Una cosa però può dirci questo, chiamiamolo tempismo, tra l’uscita del film e le ancor più brutali escissioni praticate sul cadavere della donna: il Mostro potrebbe aver visto il film, potrebbe aver pensato che il film potesse ispirarsi in qualche modo alle sue gesta, potrebbe essersi sentito meno solo e magari anche giustificato, nel vedere che anche un business come quello del cinema americano “partorisce” idee di morte come la sua mente. L’ego del killer deve essersi sentito appagato, tanto da iniziare a pensare di dialogare con i mezzi di comunicazione di massa: il 1981 è l’anno in cui il Mostro uccide due volte a distanza di pochi mesi.
Questo voler confrontarsi coi mass media (per il narcisismo e la voglia di visibilità) si ritrova in molte altre personalità passate tristemente alla storia come delinquenti seriali: cito nuovamente Zodiac, Jack lo Squartatore (del quale è uscita recentemente una presunta autobiografia, che è dal punto di vista scientifico interessantissima), Unabomber italiano, e molti altri.
A proposito di quest’ultimo: negli anni dell’attività criminale di Unabomber, è uscito un film, uno splatter “amatoriale”, che è circolato solo nelle regioni interessate dagli attentati del dinamitardo, che faceva evidente riferimento alle gesta di Unabomber. Uno dei delitti che viene compiuto nel film avviene all’interno di una chiesa, con modalità che sono in maniera sconcertante similari all’attentato che avviene nella realtà dopo l’uscita del film; anche in questo caso, però, non credo che Unabomber si sia lasciato ispirare dalla pellicola.
Piuttosto, mi sembra più probabile che abbia voluto lasciare un messaggio, un ringraziamento per l’essere stato omaggiato addirittura sul grande schermo.
Non dimentichiamoci mai che la realtà supera di gran lunga ogni qualunque tipo di fantasia.

#### Compito 1:
Nelle voci, riscrivi le righe a partire da quella che contiene "草神的设计其实挺精致的，估计大部分人是觉得色彩太素" fino a quella che contiene "发表于 2022-7-1 22:36", estremi inclusi, sostituendo "色彩" con "颜色" e lasciando invariato tutto il resto.
Il testo di studio e le voci provengono da fonti diverse.

#### Dati di partenza:

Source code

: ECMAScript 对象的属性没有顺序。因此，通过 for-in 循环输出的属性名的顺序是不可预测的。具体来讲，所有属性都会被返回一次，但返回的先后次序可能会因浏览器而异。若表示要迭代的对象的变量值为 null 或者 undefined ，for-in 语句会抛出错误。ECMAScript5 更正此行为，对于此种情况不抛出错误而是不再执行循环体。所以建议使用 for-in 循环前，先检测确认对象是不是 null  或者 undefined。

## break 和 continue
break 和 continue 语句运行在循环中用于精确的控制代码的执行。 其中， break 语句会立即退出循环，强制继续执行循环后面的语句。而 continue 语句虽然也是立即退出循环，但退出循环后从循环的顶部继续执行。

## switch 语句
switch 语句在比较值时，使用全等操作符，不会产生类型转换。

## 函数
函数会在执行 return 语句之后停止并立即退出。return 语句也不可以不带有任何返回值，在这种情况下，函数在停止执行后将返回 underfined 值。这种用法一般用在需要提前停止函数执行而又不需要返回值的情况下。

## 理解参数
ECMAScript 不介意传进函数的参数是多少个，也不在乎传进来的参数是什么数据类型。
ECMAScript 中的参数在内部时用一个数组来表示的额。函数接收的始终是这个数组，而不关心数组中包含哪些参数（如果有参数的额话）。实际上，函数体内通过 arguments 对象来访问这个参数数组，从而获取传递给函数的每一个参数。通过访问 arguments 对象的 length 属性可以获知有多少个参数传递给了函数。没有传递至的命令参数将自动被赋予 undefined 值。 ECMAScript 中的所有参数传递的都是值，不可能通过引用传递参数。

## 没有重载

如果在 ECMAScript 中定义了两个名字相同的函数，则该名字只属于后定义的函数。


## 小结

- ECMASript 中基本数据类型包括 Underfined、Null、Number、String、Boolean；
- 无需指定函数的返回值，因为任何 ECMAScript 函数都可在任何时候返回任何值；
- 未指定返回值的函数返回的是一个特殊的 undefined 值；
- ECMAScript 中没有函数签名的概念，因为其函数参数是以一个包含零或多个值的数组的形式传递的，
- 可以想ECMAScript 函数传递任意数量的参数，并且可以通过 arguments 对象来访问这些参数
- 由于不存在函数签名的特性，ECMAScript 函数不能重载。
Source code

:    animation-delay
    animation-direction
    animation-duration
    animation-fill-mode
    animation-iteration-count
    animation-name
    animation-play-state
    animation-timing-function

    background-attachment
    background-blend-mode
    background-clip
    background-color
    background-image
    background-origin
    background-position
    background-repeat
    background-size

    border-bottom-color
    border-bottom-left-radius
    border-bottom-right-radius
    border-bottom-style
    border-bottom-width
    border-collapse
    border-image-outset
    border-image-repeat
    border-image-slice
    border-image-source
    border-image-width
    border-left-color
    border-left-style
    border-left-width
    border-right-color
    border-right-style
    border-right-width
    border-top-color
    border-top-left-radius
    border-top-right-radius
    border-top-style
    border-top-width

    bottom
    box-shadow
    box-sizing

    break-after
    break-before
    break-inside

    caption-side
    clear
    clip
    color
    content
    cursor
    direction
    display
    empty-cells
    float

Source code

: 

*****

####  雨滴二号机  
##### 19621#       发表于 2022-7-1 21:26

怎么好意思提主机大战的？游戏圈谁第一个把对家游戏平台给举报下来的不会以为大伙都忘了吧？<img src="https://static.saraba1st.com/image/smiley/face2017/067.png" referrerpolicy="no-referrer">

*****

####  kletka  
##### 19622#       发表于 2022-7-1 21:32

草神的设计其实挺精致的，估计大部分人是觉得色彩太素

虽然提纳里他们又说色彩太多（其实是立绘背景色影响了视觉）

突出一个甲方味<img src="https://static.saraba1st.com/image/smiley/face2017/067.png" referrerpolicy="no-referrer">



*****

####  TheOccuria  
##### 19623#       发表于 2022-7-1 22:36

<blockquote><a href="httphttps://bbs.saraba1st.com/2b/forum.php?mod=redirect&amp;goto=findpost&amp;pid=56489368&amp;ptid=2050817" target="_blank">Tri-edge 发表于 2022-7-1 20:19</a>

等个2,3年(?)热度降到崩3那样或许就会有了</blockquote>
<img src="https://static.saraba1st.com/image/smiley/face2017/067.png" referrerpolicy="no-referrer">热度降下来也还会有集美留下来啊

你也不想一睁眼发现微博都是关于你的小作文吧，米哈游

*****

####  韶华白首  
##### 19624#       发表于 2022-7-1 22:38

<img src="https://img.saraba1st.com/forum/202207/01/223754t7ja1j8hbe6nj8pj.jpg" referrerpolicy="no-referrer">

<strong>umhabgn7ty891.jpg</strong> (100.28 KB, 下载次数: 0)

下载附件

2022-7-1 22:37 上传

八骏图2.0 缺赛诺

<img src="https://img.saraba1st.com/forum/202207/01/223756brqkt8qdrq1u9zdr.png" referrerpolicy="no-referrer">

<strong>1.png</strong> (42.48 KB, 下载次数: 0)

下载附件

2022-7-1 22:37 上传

#### Compito 2:
Secondo il testo di studio, dove avviene uno dei delitti compiuti nel film splatter "amatoriale" legato a Unabomber?

#### Risultato dell'esercizio 1:
草神的设计其实挺精致的，估计大部分人是觉得颜色太素

虽然提纳里他们又说颜色太多（其实是立绘背景色影响了视觉）

突出一个甲方味<img src="https://static.saraba1st.com/image/smiley/face2017/067.png" referrerpolicy="no-referrer">



*****

####  TheOccuria  
##### 19623#       发表于 2022-7-1 22:36

#### Risultato dell'esercizio 2:
All'interno di una chiesa.